- [KUTIPAN TEKS]
Bagi senimanya sendiri pendidikan menjadi sebuah pintu untuk kesempatan-kesempatan berbagai karya eksperimental yang dapat dipertanggung jawabkan secara tepat. Tentu saja seniman memiliki cara pandang yang unik terhadap sebuah masalah yang terjadi, bisa saja sudut pandang yang dimiliki sangat bertolak belakang dengan orang-orang pada umumnya. Dalam menyampaikan apa yang menjadi keresahanya dalam medium kanvas, betuk 3 dimensi, atau berbagai bentuk dan jenis lainya, perupa dapat saja memilih untuk membuah bentuk visual yang tidak menganut kesepakan penandaan yang ada di masyarakat, namun ia memilih untuk menyimbolkan menggunakan simbol-simbol yang sangat personal. Namun dengan pendekatan-pendekatan akdemik karya-karya yang demikian akan dapat di urai sehingga dapat menjadi hal yang mengguntungkan bagi seniman. Karyanya bukan diangap sebagai sesuatu yang membingungkan namun akan dipandang sebagai ke khasan yang sangat unik dari seniman.
Pendidikan adalah kontruksi untuk dapat terciptanya orang-orang yang mampu menjadi perupa hebat, yang membuat karya sebagai bentuk menifestasi pengetahuan, dan karya-karya hebat yang dapat dipertanggung jawabkan dengan baik, sehingga akan terjalin sinergi yang baik atara perupa-karya-medan seni. Selain konstruksi orang-orang yang mampu menjadi perupa hebat, pendidikan menjadi sebuah kontruksi untuk munculnya apresiator yang mampu menangkap maksud dan tujuan akan karya-karya yang dibuat tidak hanya sebagai produk, tapi sebagai manifestasi pengetahuan yang dapat memperi dampak untuk sekitarnya.

dokumentasi budidayabaik
Dari Sudut Pandang Pendidikan
Seni rupa dapat menjadi sebuah alternatif untuk bagaimana proses pendidikan berlangsung, untuk membuat proses belajar menjadi lebih menarik, dengan menambahkan instrumen-instrumen visual ke dalam nya. Proses belajar sering kali menjadi sangat membosankan saat kita hanya dituntut untuk paham terhadap sebuah materi, dan pada akhirnya materi tersebut akan di ujikan untuk mengetahui seberapa jauh pemahaman kita terhadapnya.

- [DAFTAR TUGAS]
A – Sebutkan semua unsur yang, menurut teks tentang seni rupa dan pendidikan, akan bersinergi dengan baik berkat pendidikan.
B – Tuliskan kembali secara persis bagian teks tentang seni rupa dan pendidikan, mulai dari "Pendidikan adalah kontruksi" dan berakhir pada "dampak untuk sekitarnya.".

- [CUPLIKAN ENTRI]
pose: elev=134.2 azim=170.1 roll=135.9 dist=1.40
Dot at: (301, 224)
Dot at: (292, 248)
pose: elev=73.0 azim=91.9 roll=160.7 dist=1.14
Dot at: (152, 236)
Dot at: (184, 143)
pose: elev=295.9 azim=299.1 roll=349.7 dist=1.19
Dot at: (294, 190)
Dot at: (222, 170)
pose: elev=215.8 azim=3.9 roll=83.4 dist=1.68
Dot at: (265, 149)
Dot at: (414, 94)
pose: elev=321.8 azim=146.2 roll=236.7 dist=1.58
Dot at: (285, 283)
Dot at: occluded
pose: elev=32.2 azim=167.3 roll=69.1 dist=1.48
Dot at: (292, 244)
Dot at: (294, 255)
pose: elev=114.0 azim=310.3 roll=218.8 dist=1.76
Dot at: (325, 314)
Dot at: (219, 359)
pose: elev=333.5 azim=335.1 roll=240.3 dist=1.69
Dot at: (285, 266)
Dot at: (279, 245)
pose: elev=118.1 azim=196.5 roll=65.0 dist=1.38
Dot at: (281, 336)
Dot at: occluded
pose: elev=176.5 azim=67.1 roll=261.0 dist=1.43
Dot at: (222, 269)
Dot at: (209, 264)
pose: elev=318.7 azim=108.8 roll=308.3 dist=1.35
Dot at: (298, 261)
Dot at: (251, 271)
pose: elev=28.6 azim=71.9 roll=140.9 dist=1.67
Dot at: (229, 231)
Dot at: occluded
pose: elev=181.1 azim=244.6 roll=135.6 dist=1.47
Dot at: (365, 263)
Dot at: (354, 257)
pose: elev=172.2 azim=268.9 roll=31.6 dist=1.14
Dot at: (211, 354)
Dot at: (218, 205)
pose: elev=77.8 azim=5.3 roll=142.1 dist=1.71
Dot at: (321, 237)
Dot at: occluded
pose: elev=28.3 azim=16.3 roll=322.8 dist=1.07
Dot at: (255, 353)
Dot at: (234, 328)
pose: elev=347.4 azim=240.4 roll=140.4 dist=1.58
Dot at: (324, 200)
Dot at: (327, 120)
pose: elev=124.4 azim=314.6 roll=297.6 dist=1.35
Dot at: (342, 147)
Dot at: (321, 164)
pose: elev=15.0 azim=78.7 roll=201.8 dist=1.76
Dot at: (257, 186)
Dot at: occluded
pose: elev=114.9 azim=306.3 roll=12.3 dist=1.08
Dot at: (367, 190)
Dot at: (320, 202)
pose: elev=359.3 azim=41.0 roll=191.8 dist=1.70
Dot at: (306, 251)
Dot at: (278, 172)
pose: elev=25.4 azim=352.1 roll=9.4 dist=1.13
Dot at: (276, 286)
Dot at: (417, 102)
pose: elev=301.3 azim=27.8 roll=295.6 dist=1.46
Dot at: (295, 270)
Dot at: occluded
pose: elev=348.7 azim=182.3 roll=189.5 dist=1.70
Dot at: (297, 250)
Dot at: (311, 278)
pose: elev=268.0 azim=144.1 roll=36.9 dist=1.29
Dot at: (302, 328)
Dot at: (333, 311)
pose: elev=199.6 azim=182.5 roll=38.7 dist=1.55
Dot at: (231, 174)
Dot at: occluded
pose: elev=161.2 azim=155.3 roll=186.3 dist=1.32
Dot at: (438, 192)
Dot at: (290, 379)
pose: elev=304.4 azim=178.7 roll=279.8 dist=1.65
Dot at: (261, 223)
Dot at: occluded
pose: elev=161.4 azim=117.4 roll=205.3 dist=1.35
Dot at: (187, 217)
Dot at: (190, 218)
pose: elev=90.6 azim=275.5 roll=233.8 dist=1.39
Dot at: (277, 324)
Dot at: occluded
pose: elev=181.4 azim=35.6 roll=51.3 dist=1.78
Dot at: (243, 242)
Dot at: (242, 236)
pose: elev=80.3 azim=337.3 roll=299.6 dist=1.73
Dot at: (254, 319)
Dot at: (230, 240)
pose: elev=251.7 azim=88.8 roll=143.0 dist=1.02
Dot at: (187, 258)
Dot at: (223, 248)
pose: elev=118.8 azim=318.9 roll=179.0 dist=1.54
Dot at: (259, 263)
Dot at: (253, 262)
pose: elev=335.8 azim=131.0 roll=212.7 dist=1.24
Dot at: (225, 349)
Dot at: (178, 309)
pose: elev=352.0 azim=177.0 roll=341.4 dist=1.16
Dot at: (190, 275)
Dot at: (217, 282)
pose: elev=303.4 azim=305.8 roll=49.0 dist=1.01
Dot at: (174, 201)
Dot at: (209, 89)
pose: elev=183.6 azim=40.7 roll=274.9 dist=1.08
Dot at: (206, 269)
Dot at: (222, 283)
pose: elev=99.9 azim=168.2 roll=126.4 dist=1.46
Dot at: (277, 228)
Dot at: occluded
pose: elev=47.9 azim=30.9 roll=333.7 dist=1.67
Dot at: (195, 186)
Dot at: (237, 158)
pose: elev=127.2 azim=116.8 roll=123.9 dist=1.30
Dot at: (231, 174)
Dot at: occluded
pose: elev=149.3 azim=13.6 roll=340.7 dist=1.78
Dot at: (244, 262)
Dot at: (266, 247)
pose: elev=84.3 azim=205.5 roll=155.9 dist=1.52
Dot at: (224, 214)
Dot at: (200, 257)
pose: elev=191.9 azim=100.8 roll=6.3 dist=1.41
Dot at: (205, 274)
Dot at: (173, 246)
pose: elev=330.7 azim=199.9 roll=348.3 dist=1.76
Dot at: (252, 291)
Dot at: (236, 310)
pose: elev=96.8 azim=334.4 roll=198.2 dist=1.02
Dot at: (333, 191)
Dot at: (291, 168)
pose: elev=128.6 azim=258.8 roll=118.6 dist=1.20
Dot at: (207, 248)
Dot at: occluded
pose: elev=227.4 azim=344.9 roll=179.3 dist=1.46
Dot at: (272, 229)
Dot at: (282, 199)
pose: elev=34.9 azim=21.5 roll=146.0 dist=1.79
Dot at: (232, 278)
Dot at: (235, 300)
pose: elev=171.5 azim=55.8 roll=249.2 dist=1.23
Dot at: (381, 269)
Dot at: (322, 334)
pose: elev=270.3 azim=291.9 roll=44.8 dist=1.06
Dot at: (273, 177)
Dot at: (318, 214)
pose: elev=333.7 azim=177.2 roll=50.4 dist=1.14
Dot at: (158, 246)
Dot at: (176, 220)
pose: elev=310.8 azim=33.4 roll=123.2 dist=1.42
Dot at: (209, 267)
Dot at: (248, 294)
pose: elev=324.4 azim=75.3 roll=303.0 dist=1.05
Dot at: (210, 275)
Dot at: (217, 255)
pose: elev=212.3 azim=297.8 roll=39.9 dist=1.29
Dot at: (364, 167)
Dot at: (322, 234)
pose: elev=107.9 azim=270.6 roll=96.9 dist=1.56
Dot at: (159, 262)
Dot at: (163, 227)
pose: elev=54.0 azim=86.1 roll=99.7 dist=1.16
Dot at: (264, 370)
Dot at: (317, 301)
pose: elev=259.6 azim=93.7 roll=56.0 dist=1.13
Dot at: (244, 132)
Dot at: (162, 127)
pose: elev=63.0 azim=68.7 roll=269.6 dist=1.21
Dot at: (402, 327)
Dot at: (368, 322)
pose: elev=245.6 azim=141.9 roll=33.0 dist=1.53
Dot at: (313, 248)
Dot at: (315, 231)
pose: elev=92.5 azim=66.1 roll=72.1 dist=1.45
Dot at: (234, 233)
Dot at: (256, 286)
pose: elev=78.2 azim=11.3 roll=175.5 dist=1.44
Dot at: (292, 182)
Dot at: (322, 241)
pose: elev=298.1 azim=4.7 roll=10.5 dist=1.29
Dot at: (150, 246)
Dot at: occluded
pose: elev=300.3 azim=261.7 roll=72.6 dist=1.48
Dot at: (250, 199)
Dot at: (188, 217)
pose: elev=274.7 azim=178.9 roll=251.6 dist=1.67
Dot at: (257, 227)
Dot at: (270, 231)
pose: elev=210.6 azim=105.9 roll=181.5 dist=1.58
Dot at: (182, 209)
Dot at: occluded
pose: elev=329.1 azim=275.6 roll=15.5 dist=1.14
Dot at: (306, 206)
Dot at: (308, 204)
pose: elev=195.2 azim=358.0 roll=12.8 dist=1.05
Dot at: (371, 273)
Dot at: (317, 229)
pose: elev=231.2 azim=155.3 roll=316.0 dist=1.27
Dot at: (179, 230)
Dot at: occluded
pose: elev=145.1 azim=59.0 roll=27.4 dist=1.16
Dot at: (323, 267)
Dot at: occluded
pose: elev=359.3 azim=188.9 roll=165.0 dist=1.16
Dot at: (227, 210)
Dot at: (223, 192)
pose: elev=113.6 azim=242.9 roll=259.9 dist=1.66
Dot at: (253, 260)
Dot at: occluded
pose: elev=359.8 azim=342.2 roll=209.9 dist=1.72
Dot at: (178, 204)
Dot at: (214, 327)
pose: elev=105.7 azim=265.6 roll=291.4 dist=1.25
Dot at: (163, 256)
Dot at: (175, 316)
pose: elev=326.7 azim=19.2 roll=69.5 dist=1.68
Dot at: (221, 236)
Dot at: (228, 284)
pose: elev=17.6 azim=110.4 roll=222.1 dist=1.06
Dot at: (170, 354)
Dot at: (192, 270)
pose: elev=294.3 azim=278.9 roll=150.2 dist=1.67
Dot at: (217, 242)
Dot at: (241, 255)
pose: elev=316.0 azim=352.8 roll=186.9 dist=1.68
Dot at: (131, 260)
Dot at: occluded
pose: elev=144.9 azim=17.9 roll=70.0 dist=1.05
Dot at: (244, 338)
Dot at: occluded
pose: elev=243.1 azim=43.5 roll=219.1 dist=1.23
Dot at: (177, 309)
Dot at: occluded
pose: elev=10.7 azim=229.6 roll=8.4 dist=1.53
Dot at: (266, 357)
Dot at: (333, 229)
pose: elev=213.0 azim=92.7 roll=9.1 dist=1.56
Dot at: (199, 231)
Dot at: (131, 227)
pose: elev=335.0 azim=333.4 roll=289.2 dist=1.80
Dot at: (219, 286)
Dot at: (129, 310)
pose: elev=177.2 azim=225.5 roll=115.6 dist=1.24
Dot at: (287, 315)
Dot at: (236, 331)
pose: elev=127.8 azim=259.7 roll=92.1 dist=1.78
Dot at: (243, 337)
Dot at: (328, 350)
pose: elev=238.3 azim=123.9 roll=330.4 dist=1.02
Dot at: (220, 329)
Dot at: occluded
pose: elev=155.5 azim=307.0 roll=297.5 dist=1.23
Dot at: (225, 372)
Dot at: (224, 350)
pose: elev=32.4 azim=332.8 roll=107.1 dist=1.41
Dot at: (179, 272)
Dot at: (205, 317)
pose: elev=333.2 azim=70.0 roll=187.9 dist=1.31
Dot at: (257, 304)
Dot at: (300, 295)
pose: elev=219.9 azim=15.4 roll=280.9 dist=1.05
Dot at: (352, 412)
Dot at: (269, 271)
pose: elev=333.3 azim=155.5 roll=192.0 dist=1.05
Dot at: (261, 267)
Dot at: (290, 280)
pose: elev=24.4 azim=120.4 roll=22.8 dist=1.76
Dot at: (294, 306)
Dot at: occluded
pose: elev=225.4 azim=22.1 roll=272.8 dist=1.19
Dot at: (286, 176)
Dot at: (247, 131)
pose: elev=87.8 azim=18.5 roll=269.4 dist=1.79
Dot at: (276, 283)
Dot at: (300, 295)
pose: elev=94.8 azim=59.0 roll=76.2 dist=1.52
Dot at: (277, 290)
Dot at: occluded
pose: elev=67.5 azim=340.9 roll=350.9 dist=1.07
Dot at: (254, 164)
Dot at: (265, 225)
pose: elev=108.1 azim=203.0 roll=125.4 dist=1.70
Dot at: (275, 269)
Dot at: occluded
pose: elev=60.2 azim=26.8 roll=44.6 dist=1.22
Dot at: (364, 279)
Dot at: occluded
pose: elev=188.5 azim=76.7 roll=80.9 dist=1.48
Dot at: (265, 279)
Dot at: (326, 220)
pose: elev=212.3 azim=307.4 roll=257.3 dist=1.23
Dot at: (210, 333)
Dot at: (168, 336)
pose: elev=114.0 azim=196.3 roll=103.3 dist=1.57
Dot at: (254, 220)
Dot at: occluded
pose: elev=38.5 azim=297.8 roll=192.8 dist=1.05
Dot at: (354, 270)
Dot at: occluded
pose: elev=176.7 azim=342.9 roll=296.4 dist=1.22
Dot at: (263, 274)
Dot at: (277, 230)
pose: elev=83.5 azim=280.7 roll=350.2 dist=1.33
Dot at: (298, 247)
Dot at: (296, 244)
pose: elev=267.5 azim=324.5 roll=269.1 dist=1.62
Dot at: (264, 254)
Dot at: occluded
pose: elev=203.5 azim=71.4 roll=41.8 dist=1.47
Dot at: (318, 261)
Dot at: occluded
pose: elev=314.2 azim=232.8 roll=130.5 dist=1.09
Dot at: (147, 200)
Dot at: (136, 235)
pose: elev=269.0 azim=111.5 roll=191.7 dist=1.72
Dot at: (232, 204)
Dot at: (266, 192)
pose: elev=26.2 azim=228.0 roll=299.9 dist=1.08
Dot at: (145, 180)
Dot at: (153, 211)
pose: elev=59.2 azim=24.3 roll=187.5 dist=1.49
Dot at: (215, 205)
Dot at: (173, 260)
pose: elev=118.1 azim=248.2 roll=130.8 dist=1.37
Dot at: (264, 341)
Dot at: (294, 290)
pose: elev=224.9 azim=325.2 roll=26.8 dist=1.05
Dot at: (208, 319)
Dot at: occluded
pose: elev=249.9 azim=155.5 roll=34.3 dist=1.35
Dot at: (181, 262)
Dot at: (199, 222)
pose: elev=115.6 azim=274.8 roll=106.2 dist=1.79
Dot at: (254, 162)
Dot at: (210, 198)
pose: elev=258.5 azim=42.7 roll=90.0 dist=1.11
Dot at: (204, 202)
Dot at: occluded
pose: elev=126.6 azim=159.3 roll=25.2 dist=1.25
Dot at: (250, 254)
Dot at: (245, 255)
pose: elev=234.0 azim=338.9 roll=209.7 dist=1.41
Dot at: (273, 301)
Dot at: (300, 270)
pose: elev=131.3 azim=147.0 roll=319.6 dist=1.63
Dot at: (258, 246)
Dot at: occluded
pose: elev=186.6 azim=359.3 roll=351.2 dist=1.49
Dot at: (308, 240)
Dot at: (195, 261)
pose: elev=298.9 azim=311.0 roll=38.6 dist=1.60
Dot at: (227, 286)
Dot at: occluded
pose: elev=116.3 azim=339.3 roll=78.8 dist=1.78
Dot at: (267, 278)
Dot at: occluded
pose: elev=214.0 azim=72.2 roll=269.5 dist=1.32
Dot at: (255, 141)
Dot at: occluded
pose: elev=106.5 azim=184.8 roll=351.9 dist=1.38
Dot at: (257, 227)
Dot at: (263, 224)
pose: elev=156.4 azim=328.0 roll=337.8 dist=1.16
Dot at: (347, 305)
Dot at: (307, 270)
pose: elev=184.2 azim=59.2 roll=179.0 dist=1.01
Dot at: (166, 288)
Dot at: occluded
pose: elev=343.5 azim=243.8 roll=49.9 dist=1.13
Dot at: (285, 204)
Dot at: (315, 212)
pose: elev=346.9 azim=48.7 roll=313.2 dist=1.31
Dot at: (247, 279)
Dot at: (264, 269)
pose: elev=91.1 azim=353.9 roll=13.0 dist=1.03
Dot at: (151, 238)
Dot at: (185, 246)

- [DAFTAR JAWABAN]
A – Perupa, karya, dan medan seni.

B –
Pendidikan adalah kontruksi untuk dapat terciptanya orang-orang yang mampu menjadi perupa hebat, yang membuat karya sebagai bentuk menifestasi pengetahuan, dan karya-karya hebat yang dapat dipertanggung jawabkan dengan baik, sehingga akan terjalin sinergi yang baik atara perupa-karya-medan seni. Selain konstruksi orang-orang yang mampu menjadi perupa hebat, pendidikan menjadi sebuah kontruksi untuk munculnya apresiator yang mampu menangkap maksud dan tujuan akan karya-karya yang dibuat tidak hanya sebagai produk, tapi sebagai manifestasi pengetahuan yang dapat memperi dampak untuk sekitarnya.